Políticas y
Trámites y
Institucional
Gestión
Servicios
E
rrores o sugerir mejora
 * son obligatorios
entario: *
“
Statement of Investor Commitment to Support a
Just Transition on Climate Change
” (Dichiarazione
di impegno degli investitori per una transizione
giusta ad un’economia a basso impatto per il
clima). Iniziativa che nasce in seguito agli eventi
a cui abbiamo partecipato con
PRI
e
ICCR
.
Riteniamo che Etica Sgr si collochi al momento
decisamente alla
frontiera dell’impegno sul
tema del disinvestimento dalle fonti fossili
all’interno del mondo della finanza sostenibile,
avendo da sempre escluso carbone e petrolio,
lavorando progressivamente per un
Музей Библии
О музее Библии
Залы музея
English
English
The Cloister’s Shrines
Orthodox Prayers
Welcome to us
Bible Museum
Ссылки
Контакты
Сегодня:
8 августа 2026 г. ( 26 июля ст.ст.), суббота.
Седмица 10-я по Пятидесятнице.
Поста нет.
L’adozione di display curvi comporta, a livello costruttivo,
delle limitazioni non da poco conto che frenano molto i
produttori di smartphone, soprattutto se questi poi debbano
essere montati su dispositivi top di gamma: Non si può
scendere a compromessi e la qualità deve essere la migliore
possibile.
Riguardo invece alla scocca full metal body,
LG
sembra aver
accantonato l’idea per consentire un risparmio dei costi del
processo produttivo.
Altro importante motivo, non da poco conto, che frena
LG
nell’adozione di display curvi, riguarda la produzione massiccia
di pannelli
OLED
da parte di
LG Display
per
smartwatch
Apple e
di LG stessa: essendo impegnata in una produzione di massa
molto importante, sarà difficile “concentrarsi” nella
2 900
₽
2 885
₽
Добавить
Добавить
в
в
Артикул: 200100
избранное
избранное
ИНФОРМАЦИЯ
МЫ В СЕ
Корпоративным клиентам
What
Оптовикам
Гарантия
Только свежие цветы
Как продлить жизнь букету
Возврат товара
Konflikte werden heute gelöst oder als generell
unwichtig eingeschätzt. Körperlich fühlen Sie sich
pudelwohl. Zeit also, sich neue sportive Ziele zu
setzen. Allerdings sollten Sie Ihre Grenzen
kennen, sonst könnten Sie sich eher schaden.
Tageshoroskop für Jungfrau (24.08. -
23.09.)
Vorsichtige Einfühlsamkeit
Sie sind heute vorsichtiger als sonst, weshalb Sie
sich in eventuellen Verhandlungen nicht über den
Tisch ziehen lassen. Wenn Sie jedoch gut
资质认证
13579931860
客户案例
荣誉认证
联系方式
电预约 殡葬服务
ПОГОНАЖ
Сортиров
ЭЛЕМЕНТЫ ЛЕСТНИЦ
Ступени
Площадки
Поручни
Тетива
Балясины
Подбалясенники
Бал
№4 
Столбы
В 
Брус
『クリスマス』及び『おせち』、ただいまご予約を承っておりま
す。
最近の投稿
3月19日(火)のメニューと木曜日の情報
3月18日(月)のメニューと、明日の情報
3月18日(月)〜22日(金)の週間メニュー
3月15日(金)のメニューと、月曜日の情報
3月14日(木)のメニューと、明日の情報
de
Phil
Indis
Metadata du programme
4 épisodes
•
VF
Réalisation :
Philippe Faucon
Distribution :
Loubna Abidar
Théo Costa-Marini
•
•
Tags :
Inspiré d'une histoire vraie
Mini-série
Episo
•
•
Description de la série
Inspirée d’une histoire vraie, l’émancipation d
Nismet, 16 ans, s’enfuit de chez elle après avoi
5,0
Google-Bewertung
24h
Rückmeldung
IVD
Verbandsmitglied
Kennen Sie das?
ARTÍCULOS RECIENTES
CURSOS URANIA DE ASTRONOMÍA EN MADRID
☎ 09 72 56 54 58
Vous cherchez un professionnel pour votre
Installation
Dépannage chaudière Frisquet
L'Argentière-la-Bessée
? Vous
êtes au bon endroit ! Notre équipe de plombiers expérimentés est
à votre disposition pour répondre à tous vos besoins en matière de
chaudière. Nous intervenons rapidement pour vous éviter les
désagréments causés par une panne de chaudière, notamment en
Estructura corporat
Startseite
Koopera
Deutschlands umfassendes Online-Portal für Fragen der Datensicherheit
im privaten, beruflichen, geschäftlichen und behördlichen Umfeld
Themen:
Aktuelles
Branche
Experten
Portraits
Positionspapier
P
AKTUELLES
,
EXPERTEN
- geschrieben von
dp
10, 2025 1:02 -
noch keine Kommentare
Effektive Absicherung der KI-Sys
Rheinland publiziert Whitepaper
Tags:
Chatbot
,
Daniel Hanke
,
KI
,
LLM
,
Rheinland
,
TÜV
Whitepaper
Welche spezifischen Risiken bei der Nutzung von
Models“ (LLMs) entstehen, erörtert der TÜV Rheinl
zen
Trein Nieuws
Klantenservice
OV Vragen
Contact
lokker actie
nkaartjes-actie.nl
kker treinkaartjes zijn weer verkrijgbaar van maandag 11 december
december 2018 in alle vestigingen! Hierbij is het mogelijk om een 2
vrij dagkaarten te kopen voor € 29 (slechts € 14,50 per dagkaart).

◆ ◆ ◆ ◆ ◆ ◆ ◆

> PROBLEM STATEMENT:
Go through the material above line by line and tally each one holding "histoire"; give the tally and nothing else.

> RESULT OF THIS EXERCISE:
2